Here are some steps to dignify others around you:
Recognize each individual as a valued human being
When you are interacting with anyone, whether it is on the bus, in the market, on the sidewalk, at your office, at home, at a neighbour’s house here’s something small you can do to recognize that they are valued – make eye contact, smile, offer your seat to them on the bus, share a story with them, ask them their name. Look beyond their clothes, color of skin, socio-economic status and engage with the human being that’s before you.
Focus on the positive
Affirmation goes such a long way with people. When it comes to transformation, it is a much more powerful tool than critique. Affirmative words, actions, and attitudes build people up and creates a positive environment that brings peace between people. While critique will always be necessary, it is all too often the preferred method. Affirmation has been proven to be one of the most effective management tools for positive workplace performance. The same is true in the home, marriage and in your friendships. Take time to compliment someone, take time to celebrate an achievement, take time to talk about what they did RIGHT. Recognizing the positive and using positive language to critique the things people can improve on makes a person want to make the change. Focus on the fact that they are already GOOD.
Engage in truly listening
When you are having a conversation where you want to affirm the other individual and bring dignity to them through your conversation, focus on listening and hold back from giving advice and bringing the focus on to yourself. Active listening happens when you “listen for meaning”. As the listener, say very little but convey empathy, acceptance and genuineness. When you listen to what the person said, paraphrase what they said – this means to repeat in your own words what the person you’re listening to said. This helps the other person know that you truly heard and understood what they said.

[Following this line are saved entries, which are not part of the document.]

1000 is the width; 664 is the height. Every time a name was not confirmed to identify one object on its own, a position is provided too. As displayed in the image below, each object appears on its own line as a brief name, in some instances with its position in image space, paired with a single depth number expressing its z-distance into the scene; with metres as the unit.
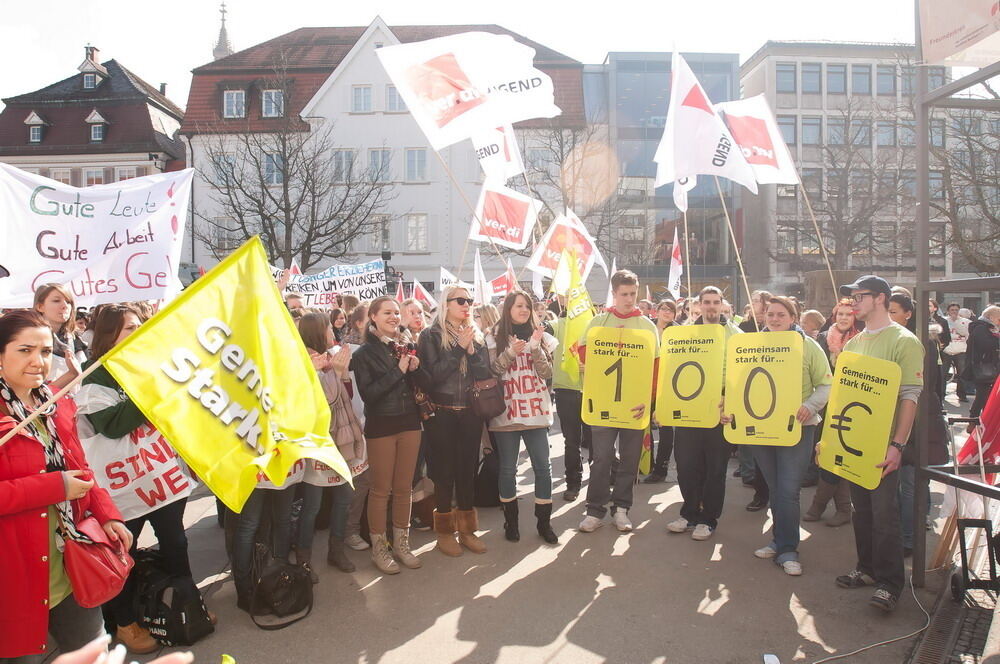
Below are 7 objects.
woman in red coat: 2.71
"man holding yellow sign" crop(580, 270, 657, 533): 5.96
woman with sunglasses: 5.47
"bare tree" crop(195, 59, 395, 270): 29.84
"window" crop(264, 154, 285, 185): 33.56
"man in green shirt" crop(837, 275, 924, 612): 4.49
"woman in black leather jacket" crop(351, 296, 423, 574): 5.21
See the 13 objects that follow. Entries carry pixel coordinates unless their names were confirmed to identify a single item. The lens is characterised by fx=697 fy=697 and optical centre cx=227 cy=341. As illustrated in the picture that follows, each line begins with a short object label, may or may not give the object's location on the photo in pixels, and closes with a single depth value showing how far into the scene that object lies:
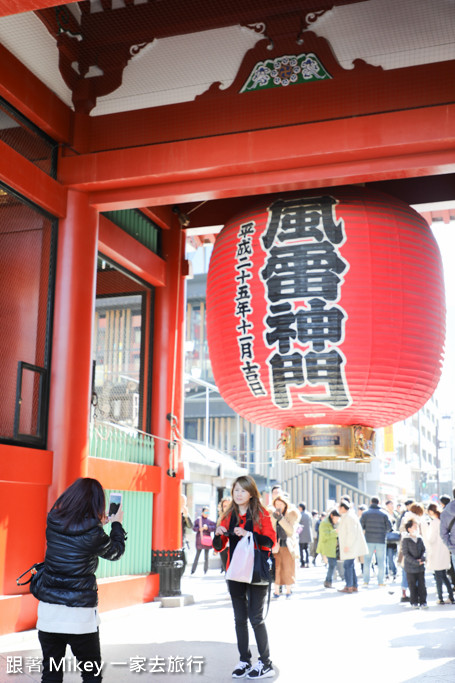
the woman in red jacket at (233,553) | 4.80
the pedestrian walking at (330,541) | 11.88
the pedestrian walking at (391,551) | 13.48
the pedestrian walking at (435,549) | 9.20
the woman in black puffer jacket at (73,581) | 3.38
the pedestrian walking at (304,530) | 16.07
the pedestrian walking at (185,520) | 12.56
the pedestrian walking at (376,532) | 11.74
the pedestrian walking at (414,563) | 8.92
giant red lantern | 5.79
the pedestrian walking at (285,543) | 9.50
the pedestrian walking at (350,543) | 10.79
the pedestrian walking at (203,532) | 13.99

Recognize the individual identity of each person
It’s easy to make decisions for other people when we begin to think of ourselves as having more worth than them. If we stop and ask others for their opinion or what their preference is, it might actually be different to what we thought was the best option. Know that no matter what our status in society might be, each individual has a right to make a choice that affects them, even if we think we can make a better choice. By giving people the freedom to embrace the right to make their own decisions, we help them to individuate and develop their identity. This shows dignity to your fellow human being.
Choose to see the whole person
Discipline yourself to see people, not by who is in front of you, but for who they are to their family, their community and who they are going to be as they grow and mature. If we only treat people based upon their current station in life, we limit our implicit ability to dignify them and in turn, we ourselves are not dignified. That’s the last lesson, to dignify someone else, and being reciprocal – it dignifies us in return. So whether it is your children, your spouse, a complete stranger or the chai wala, choosing to dignify them in the ways discussed will in turn be your own gift of dignity to yourself.
These are small steps we can take to practice dignifying the “other” which in turn combats intolerance. India is a country where varying hues of diversity exist and where celebrating what’s different about each other is what actually brings us together.